REQUIRED WORK
Go through the records below and write each one out again unchanged.

### MATERIAL FOR THE TASK

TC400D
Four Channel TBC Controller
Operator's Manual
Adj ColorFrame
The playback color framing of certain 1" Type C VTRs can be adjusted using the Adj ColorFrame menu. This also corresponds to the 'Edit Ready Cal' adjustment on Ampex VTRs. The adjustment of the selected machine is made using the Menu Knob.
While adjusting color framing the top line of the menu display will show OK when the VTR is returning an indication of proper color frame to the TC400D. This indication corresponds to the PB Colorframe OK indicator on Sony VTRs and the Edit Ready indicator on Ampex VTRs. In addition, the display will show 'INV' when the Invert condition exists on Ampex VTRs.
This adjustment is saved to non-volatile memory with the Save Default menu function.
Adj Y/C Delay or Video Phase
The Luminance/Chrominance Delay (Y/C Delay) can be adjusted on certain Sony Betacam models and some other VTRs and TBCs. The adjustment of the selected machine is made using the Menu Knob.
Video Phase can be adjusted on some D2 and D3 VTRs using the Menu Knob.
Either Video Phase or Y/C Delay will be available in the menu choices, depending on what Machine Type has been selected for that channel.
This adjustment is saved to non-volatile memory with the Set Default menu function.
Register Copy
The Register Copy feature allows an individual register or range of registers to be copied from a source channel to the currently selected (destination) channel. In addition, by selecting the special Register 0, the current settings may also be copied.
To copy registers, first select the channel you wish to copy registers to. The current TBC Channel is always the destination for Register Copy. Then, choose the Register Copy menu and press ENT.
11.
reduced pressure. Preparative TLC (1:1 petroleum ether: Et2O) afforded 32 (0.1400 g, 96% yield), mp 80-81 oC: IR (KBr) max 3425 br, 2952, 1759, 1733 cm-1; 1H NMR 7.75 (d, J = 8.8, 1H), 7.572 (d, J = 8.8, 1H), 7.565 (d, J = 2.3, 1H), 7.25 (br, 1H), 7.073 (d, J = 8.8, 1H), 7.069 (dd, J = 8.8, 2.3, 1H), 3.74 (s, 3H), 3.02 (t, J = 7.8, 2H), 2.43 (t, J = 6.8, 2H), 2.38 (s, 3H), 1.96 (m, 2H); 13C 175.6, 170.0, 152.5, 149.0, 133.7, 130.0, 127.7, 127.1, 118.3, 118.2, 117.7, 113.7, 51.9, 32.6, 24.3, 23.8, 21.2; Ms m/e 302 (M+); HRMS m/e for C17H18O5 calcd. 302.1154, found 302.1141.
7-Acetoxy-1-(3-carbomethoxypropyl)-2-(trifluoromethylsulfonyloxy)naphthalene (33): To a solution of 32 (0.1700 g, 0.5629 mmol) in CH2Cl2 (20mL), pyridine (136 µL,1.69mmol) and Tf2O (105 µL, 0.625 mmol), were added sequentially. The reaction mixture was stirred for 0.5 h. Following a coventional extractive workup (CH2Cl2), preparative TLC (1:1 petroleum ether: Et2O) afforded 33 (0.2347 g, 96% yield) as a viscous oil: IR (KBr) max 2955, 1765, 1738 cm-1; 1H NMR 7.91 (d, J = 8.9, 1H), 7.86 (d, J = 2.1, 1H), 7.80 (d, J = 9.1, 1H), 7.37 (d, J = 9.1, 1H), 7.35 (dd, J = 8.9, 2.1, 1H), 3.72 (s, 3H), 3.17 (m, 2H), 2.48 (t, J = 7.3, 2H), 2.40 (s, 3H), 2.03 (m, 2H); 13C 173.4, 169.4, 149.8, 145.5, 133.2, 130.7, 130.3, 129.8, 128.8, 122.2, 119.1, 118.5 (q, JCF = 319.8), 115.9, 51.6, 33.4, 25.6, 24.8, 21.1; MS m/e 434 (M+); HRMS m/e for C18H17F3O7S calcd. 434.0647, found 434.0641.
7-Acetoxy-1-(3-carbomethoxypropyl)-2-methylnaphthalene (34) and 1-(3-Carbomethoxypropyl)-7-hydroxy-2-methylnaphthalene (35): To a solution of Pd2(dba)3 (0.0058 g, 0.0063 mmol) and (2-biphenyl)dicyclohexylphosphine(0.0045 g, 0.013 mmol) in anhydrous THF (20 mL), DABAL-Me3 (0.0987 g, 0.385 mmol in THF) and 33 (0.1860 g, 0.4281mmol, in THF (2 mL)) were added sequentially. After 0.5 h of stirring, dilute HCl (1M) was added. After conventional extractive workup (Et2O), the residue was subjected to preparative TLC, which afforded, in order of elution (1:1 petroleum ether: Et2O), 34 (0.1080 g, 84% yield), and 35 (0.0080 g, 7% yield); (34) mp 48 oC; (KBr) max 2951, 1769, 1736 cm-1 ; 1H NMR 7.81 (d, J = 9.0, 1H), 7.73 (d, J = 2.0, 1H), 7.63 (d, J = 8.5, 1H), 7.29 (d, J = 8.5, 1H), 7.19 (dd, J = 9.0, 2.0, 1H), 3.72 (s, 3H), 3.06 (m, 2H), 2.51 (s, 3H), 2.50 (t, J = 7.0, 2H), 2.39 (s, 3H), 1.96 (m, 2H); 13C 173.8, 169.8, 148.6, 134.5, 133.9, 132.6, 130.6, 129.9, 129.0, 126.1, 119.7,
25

######

RESPONSE AREA
TC400D
Four Channel TBC Controller
Operator's Manual
Adj ColorFrame
The playback color framing of certain 1" Type C VTRs can be adjusted using the Adj ColorFrame menu. This also corresponds to the 'Edit Ready Cal' adjustment on Ampex VTRs. The adjustment of the selected machine is made using the Menu Knob.
While adjusting color framing the top line of the menu display will show OK when the VTR is returning an indication of proper color frame to the TC400D. This indication corresponds to the PB Colorframe OK indicator on Sony VTRs and the Edit Ready indicator on Ampex VTRs. In addition, the display will show 'INV' when the Invert condition exists on Ampex VTRs.
This adjustment is saved to non-volatile memory with the Save Default menu function.
Adj Y/C Delay or Video Phase
The Luminance/Chrominance Delay (Y/C Delay) can be adjusted on certain Sony Betacam models and some other VTRs and TBCs. The adjustment of the selected machine is made using the Menu Knob.
Video Phase can be adjusted on some D2 and D3 VTRs using the Menu Knob.
Either Video Phase or Y/C Delay will be available in the menu choices, depending on what Machine Type has been selected for that channel.
This adjustment is saved to non-volatile memory with the Set Default menu function.
Register Copy
The Register Copy feature allows an individual register or range of registers to be copied from a source channel to the currently selected (destination) channel. In addition, by selecting the special Register 0, the current settings may also be copied.
To copy registers, first select the channel you wish to copy registers to. The current TBC Channel is always the destination for Register Copy. Then, choose the Register Copy menu and press ENT.
11.
reduced pressure. Preparative TLC (1:1 petroleum ether: Et2O) afforded 32 (0.1400 g, 96% yield), mp 80-81 oC: IR (KBr) max 3425 br, 2952, 1759, 1733 cm-1; 1H NMR 7.75 (d, J = 8.8, 1H), 7.572 (d, J = 8.8, 1H), 7.565 (d, J = 2.3, 1H), 7.25 (br, 1H), 7.073 (d, J = 8.8, 1H), 7.069 (dd, J = 8.8, 2.3, 1H), 3.74 (s, 3H), 3.02 (t, J = 7.8, 2H), 2.43 (t, J = 6.8, 2H), 2.38 (s, 3H), 1.96 (m, 2H); 13C 175.6, 170.0, 152.5, 149.0, 133.7, 130.0, 127.7, 127.1, 118.3, 118.2, 117.7, 113.7, 51.9, 32.6, 24.3, 23.8, 21.2; Ms m/e 302 (M+); HRMS m/e for C17H18O5 calcd. 302.1154, found 302.1141.
7-Acetoxy-1-(3-carbomethoxypropyl)-2-(trifluoromethylsulfonyloxy)naphthalene (33): To a solution of 32 (0.1700 g, 0.5629 mmol) in CH2Cl2 (20mL), pyridine (136 µL,1.69mmol) and Tf2O (105 µL, 0.625 mmol), were added sequentially. The reaction mixture was stirred for 0.5 h. Following a coventional extractive workup (CH2Cl2), preparative TLC (1:1 petroleum ether: Et2O) afforded 33 (0.2347 g, 96% yield) as a viscous oil: IR (KBr) max 2955, 1765, 1738 cm-1; 1H NMR 7.91 (d, J = 8.9, 1H), 7.86 (d, J = 2.1, 1H), 7.80 (d, J = 9.1, 1H), 7.37 (d, J = 9.1, 1H), 7.35 (dd, J = 8.9, 2.1, 1H), 3.72 (s, 3H), 3.17 (m, 2H), 2.48 (t, J = 7.3, 2H), 2.40 (s, 3H), 2.03 (m, 2H); 13C 173.4, 169.4, 149.8, 145.5, 133.2, 130.7, 130.3, 129.8, 128.8, 122.2, 119.1, 118.5 (q, JCF = 319.8), 115.9, 51.6, 33.4, 25.6, 24.8, 21.1; MS m/e 434 (M+); HRMS m/e for C18H17F3O7S calcd. 434.0647, found 434.0641.
7-Acetoxy-1-(3-carbomethoxypropyl)-2-methylnaphthalene (34) and 1-(3-Carbomethoxypropyl)-7-hydroxy-2-methylnaphthalene (35): To a solution of Pd2(dba)3 (0.0058 g, 0.0063 mmol) and (2-biphenyl)dicyclohexylphosphine(0.0045 g, 0.013 mmol) in anhydrous THF (20 mL), DABAL-Me3 (0.0987 g, 0.385 mmol in THF) and 33 (0.1860 g, 0.4281mmol, in THF (2 mL)) were added sequentially. After 0.5 h of stirring, dilute HCl (1M) was added. After conventional extractive workup (Et2O), the residue was subjected to preparative TLC, which afforded, in order of elution (1:1 petroleum ether: Et2O), 34 (0.1080 g, 84% yield), and 35 (0.0080 g, 7% yield); (34) mp 48 oC; (KBr) max 2951, 1769, 1736 cm-1 ; 1H NMR 7.81 (d, J = 9.0, 1H), 7.73 (d, J = 2.0, 1H), 7.63 (d, J = 8.5, 1H), 7.29 (d, J = 8.5, 1H), 7.19 (dd, J = 9.0, 2.0, 1H), 3.72 (s, 3H), 3.06 (m, 2H), 2.51 (s, 3H), 2.50 (t, J = 7.0, 2H), 2.39 (s, 3H), 1.96 (m, 2H); 13C 173.8, 169.8, 148.6, 134.5, 133.9, 132.6, 130.6, 129.9, 129.0, 126.1, 119.7,
25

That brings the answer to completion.